Esse retorno do crescimento poderá não ser sustentado, uma vez que França e Alemanha impuseram novas restrições aos consumidores e empresas nas últimas semanas, e há poucos sinais de uma aceleração iminente da vacinação.
 
Para a maior parte do resto da economia mundial, a recuperação está menos desequilibrada. Mas na maioria dos países, o setor industrial vem se recuperando com mais força do que o setor de serviços, refletindo o fato de que a maior parte dos produtos podem ser consumidos com riscos relativamente baixos de contágio, enquanto uma série de serviços liderados pelos setores de hospitalidade e entretenimento continuam sendo vistas como atividades de alto risco.
 
Na Austrália, fabricantes informaram o maior alta nos preços de importados da história da pesquisa, atribuída a gargalos nas cadeias de fornecimento.
 
Na zona do euro, os gerentes de fábricas informaram o maior aumento nos preços dos insumos em uma década, além dos maiores períodos de espera por insumos nos 23 anos de história da pesquisa.

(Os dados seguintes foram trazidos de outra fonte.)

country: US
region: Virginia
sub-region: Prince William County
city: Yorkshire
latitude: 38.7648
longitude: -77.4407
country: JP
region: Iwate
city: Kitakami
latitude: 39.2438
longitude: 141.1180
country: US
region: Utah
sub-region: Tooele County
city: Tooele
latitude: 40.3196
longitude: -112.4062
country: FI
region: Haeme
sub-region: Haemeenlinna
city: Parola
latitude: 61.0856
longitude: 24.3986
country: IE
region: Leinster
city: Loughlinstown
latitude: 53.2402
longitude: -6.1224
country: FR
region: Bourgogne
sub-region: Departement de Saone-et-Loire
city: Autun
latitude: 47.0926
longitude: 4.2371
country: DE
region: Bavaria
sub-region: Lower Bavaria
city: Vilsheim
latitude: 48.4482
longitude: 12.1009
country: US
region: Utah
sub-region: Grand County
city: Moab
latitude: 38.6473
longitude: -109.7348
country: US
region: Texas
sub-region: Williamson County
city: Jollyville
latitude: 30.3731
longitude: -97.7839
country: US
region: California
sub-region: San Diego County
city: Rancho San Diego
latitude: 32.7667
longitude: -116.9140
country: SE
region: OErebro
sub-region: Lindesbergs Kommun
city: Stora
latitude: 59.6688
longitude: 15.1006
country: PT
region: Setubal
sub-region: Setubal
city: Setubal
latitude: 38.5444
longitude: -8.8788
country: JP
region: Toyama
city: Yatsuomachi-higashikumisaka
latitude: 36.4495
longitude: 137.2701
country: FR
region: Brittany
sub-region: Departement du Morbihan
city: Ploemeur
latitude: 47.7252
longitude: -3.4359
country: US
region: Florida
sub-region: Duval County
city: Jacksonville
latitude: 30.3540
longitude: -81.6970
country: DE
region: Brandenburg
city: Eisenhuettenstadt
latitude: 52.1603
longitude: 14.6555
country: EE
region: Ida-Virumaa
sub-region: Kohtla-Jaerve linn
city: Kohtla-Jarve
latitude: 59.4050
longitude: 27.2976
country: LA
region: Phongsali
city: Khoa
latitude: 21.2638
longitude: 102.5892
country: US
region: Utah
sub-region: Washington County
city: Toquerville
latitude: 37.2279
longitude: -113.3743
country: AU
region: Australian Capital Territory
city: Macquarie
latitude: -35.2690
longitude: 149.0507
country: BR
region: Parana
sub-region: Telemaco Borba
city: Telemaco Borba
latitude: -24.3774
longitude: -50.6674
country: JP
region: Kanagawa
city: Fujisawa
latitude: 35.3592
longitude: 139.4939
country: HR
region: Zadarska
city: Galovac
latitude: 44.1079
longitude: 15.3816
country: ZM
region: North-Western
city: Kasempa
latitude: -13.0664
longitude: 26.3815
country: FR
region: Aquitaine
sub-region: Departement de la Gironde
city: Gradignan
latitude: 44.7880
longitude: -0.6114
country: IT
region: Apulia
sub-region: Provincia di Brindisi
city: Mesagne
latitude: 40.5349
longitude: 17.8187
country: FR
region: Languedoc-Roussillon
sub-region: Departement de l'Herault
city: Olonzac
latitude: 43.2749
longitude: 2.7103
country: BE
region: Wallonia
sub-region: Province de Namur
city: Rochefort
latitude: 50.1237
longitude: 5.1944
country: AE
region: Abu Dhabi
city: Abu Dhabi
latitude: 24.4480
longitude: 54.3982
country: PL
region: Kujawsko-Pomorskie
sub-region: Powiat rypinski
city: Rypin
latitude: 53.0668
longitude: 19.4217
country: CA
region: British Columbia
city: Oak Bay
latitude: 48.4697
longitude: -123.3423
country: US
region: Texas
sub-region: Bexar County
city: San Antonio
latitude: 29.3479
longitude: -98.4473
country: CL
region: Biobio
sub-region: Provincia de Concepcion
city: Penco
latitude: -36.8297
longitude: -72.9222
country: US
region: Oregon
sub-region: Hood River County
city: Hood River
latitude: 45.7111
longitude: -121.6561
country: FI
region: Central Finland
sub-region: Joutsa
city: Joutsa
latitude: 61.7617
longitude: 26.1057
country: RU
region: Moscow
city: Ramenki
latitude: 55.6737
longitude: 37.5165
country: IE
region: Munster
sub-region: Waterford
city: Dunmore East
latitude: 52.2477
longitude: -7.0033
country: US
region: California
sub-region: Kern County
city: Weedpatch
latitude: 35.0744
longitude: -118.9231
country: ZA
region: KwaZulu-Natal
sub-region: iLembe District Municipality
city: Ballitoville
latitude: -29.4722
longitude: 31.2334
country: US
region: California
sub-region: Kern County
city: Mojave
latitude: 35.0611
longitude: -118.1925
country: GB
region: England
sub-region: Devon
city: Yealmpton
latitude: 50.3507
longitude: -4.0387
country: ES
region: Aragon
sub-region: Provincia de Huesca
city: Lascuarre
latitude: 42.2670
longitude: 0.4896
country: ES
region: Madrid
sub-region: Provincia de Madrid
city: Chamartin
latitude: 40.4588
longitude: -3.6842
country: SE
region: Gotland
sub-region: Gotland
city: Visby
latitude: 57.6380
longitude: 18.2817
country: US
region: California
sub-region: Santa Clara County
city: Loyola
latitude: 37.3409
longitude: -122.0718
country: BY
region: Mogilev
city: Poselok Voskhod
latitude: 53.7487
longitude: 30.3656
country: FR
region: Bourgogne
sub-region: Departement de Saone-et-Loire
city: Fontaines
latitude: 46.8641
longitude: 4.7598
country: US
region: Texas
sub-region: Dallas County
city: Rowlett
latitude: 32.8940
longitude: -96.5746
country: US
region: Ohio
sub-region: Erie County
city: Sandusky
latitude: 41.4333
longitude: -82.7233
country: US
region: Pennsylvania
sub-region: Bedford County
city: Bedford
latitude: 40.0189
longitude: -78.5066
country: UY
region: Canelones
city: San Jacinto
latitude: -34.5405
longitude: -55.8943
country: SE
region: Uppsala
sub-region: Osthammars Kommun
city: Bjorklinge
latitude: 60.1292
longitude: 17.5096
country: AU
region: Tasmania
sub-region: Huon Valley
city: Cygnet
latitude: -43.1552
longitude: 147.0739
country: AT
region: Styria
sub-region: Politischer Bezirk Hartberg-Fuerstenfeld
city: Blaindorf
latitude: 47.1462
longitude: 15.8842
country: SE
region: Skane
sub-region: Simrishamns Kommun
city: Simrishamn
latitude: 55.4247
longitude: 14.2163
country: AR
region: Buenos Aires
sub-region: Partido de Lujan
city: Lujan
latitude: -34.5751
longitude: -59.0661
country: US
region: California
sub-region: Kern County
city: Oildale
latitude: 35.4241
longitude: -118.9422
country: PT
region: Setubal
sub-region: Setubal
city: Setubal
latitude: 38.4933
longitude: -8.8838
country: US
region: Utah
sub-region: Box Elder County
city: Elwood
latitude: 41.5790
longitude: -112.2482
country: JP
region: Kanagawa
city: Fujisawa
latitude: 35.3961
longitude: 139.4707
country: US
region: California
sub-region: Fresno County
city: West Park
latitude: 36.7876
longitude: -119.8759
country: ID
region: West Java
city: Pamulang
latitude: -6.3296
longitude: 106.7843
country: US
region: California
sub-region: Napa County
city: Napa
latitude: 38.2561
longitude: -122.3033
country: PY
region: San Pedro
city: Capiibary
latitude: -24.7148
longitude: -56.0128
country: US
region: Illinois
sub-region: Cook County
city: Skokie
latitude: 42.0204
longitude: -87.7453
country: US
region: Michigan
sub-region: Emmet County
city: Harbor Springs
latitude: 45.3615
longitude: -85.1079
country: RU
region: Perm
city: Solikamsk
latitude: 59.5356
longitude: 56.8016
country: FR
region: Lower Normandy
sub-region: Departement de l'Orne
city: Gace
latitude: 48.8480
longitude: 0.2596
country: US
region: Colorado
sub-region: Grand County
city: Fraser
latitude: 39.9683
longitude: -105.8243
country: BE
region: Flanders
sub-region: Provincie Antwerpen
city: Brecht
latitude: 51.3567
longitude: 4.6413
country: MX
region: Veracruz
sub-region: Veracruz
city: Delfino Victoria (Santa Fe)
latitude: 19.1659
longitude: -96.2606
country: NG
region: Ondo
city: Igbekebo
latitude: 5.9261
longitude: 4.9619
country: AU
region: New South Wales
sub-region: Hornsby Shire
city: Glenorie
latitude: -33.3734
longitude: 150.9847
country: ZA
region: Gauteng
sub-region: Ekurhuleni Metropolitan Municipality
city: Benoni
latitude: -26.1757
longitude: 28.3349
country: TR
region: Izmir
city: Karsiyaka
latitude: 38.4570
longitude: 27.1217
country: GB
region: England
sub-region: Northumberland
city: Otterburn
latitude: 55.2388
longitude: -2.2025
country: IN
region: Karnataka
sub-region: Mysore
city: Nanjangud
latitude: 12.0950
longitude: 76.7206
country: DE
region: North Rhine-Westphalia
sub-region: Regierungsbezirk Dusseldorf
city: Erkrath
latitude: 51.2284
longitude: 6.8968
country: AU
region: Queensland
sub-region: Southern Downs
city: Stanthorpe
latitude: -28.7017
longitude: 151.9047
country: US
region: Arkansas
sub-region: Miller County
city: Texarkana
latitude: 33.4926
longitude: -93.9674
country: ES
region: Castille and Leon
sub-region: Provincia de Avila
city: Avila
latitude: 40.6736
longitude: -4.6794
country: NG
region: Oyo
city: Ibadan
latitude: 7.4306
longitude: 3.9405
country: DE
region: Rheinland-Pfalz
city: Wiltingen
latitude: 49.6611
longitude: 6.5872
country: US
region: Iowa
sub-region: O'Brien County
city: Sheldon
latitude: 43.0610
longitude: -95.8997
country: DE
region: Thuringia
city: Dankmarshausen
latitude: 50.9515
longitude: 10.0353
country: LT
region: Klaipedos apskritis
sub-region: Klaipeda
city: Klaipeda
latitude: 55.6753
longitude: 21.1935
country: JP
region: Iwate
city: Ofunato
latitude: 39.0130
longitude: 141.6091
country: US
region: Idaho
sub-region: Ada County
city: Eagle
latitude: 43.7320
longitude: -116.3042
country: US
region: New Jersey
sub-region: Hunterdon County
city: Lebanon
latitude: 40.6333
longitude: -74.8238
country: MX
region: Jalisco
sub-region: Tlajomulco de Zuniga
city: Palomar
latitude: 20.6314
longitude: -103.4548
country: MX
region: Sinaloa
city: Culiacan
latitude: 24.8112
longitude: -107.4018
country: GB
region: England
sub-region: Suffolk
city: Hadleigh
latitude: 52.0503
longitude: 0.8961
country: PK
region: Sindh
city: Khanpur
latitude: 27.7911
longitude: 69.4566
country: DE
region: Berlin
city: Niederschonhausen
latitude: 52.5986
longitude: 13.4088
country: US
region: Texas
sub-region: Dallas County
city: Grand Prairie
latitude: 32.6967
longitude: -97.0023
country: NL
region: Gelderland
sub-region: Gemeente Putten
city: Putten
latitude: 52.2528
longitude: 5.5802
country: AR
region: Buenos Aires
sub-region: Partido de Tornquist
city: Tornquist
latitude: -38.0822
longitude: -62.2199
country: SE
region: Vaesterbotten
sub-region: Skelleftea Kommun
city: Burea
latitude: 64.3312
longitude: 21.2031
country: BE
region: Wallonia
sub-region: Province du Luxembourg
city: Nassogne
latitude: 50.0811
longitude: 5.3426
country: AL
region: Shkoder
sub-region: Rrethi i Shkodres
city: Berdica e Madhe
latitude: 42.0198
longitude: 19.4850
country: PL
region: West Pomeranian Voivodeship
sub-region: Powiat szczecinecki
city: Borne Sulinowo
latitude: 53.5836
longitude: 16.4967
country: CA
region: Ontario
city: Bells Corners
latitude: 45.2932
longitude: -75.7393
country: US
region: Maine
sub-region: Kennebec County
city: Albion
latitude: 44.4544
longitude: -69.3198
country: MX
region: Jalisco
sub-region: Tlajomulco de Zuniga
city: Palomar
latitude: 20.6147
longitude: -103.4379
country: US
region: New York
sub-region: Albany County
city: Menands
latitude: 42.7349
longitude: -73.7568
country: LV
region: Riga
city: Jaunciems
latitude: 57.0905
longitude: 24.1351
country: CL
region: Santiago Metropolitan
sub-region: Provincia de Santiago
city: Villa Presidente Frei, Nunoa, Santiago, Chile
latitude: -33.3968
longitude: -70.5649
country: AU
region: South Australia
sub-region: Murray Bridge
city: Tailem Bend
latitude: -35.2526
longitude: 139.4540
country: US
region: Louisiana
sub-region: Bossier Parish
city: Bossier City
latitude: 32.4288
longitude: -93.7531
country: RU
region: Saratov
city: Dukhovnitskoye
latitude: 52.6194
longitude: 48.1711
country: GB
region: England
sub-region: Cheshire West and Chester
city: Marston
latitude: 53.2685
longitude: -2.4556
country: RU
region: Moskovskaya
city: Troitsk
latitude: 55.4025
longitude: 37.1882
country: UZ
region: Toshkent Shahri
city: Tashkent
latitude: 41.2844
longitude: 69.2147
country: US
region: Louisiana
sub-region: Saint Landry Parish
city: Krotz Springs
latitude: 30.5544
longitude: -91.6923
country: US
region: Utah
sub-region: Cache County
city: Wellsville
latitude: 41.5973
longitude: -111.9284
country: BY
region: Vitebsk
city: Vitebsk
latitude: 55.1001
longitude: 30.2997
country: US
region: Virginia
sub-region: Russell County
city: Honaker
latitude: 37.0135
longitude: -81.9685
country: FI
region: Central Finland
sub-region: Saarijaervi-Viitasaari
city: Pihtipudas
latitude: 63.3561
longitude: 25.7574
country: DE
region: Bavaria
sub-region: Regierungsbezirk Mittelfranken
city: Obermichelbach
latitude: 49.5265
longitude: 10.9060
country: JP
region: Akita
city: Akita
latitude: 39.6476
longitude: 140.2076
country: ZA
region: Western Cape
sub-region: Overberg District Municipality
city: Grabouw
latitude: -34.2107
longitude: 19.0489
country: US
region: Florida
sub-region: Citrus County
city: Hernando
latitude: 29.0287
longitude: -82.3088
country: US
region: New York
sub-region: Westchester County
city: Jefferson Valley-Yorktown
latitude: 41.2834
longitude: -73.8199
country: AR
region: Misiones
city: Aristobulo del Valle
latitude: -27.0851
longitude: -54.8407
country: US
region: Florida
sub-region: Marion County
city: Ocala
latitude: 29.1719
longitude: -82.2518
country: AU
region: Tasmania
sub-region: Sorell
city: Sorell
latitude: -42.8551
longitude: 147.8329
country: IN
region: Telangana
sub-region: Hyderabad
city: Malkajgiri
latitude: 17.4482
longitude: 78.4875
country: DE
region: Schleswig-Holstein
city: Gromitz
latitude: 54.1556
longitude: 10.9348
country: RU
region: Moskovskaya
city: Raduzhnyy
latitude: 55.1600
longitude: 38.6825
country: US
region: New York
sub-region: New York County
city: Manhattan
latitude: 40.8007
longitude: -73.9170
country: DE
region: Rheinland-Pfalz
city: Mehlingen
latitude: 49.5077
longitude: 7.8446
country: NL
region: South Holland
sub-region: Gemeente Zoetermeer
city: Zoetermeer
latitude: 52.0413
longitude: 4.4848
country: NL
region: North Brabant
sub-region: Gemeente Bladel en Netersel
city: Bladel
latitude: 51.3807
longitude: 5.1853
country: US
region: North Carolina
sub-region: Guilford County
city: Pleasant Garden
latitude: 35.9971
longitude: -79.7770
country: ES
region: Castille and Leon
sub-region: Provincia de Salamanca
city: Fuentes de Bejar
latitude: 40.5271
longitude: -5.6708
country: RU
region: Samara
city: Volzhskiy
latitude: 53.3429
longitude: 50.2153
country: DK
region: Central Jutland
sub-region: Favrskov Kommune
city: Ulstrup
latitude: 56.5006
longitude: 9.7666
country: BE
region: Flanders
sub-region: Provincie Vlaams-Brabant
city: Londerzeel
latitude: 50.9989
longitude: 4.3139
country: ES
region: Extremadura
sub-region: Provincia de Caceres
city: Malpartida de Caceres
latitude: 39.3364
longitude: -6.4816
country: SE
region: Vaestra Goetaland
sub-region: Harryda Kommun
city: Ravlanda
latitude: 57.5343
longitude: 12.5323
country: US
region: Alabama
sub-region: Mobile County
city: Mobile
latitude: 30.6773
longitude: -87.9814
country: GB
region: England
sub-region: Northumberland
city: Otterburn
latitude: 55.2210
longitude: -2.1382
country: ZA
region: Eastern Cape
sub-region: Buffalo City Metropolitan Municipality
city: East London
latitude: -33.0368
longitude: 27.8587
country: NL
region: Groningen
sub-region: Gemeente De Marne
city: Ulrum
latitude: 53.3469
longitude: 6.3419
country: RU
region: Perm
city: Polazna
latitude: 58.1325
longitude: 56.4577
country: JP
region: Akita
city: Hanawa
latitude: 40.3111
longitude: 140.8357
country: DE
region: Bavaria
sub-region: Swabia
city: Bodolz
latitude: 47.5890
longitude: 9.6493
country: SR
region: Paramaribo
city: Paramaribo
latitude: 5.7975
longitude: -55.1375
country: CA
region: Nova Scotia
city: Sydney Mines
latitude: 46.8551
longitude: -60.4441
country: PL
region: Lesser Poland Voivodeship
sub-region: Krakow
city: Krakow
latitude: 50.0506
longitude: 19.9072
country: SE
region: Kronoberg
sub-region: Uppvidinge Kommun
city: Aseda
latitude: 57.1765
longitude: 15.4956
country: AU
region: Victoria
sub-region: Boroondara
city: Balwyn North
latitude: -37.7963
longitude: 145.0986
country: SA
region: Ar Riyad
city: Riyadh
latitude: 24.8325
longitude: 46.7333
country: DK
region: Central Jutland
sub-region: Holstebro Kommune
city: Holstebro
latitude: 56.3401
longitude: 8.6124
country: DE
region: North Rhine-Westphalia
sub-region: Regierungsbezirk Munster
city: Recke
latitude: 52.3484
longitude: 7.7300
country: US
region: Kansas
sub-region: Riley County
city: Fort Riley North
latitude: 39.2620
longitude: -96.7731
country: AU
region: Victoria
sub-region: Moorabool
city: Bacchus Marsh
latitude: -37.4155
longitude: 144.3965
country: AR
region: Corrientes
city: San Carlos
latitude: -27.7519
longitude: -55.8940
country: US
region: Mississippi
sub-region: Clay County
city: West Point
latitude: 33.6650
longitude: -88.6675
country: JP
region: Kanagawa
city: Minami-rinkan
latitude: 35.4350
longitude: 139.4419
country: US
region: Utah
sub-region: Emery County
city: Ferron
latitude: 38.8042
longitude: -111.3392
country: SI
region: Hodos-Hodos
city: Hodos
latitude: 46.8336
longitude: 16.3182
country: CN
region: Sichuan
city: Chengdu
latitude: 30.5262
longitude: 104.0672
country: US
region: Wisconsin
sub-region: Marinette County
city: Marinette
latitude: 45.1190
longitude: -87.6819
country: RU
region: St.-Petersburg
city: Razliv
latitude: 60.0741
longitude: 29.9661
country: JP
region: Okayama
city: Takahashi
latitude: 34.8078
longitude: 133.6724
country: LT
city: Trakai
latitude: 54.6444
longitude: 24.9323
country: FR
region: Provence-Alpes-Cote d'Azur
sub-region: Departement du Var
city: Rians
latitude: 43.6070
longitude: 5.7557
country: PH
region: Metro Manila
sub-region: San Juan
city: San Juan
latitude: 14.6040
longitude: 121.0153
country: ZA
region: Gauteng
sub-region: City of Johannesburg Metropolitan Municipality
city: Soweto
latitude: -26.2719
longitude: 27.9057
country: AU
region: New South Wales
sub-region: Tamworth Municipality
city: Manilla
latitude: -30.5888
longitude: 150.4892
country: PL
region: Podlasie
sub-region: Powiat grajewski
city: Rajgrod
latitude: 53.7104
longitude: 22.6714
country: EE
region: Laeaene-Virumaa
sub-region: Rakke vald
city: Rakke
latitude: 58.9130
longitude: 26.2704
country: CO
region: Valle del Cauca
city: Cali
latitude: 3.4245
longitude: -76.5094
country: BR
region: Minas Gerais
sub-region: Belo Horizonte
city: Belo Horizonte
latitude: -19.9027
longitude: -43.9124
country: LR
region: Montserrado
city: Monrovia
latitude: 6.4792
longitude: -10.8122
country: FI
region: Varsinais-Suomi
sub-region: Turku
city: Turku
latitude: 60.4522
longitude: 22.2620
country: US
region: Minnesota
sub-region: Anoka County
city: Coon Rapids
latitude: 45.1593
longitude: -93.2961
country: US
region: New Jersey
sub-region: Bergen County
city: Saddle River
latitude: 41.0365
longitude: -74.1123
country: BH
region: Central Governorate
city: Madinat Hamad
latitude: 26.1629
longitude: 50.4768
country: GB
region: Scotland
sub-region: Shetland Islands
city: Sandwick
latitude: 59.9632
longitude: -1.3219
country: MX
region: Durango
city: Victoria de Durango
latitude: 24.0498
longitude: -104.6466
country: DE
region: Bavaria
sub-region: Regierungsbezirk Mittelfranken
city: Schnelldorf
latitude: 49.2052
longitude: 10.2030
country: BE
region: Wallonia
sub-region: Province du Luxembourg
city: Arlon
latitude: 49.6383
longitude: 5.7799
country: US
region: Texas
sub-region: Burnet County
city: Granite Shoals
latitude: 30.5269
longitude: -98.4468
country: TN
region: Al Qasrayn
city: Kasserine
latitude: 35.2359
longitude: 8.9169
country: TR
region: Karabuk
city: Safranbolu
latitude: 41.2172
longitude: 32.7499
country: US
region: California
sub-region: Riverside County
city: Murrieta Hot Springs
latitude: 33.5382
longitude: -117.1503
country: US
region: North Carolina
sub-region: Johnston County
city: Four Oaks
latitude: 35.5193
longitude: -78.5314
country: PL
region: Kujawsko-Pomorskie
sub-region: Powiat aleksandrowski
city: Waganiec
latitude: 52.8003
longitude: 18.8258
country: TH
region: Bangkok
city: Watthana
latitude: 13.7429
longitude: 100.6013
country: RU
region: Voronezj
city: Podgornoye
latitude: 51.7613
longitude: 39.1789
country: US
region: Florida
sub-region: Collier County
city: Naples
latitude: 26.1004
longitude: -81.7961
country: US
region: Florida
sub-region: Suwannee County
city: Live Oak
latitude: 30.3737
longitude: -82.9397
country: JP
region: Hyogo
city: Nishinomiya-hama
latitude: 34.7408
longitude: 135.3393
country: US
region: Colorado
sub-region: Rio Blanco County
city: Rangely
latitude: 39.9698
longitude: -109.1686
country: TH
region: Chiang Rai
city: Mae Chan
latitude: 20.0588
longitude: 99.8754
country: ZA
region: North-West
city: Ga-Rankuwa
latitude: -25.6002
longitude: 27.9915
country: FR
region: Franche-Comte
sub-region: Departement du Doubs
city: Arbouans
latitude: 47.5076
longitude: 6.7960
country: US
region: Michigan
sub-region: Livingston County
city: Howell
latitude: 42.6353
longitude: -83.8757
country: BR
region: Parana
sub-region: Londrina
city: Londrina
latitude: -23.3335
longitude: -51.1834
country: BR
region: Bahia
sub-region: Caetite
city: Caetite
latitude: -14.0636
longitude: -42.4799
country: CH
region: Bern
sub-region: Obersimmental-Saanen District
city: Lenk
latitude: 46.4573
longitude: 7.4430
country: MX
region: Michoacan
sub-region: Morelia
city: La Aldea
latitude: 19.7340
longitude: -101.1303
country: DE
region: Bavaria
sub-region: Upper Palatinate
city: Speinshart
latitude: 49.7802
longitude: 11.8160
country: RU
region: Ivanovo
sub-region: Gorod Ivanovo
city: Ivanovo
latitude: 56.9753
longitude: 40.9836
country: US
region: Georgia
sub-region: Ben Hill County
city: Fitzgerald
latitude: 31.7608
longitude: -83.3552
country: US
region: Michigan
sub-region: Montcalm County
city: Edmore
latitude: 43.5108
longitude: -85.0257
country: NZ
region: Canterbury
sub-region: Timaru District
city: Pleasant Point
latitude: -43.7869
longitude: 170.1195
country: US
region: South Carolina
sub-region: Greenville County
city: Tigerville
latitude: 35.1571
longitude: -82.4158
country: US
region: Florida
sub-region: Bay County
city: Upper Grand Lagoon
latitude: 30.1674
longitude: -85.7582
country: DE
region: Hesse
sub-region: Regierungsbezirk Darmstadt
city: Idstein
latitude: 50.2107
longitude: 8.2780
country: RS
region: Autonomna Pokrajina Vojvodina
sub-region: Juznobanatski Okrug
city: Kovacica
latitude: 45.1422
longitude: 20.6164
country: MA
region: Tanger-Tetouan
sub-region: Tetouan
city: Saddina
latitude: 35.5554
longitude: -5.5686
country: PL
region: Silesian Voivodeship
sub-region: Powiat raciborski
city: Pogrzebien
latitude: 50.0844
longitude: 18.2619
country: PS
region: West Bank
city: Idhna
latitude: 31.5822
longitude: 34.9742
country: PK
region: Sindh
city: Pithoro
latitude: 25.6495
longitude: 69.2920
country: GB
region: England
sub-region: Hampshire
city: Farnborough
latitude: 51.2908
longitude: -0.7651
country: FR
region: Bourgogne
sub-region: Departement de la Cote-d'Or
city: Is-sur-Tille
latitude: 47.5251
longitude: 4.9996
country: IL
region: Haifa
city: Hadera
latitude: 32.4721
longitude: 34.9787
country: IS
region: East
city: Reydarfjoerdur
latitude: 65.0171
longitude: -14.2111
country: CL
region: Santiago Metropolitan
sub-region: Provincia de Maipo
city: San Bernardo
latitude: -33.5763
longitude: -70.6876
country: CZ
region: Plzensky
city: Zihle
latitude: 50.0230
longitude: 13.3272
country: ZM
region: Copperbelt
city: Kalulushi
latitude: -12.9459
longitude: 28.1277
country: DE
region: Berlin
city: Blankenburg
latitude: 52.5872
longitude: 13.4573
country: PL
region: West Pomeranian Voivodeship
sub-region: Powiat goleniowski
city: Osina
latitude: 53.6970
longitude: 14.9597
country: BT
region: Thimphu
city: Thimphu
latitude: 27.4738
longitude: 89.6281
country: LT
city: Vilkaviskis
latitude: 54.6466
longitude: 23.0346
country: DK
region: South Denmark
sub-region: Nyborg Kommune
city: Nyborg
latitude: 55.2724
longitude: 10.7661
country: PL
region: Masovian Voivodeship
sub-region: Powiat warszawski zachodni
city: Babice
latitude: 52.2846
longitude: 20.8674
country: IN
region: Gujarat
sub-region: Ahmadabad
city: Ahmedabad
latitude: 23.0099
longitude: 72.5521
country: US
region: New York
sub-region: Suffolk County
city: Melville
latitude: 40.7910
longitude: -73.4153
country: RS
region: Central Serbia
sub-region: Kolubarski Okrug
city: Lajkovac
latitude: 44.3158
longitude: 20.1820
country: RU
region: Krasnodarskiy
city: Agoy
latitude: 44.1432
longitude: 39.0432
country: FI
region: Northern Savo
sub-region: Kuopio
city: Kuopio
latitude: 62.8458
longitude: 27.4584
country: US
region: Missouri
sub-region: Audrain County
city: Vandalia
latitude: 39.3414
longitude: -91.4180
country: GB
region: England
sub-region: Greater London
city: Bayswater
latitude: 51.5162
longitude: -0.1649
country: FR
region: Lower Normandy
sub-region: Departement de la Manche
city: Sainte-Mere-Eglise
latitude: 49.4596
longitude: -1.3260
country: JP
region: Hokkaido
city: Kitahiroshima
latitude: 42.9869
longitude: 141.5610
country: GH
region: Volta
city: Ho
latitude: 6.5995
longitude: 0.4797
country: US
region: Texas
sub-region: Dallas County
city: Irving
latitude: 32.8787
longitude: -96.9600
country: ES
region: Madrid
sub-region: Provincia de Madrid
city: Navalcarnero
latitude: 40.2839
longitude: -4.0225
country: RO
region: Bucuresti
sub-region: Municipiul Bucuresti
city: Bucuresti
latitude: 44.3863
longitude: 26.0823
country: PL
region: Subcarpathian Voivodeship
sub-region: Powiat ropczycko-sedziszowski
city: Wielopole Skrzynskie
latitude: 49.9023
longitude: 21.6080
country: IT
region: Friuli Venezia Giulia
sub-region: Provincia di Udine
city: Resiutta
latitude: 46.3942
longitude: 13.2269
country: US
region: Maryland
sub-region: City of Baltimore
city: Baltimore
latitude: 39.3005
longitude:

Em especial, companhias industriais da Alemanha destacaram o aumento do tempo de espera por insumos vindos da Ásia.
 
Nos EUA e Europa, os fabricantes vêm respondendo ao aumento da demanda recrutando mais trabalhadores, o que deverá ajudar na recuperação do setor de serviços quando essas empresas puderem reabrir totalmente. Mas a alta dos custos das matérias-primas aponta para preços maiores para o consumidor nos próximos meses, um problema que os banqueiros centrais veem como de vida curta, pelo menos por enquanto.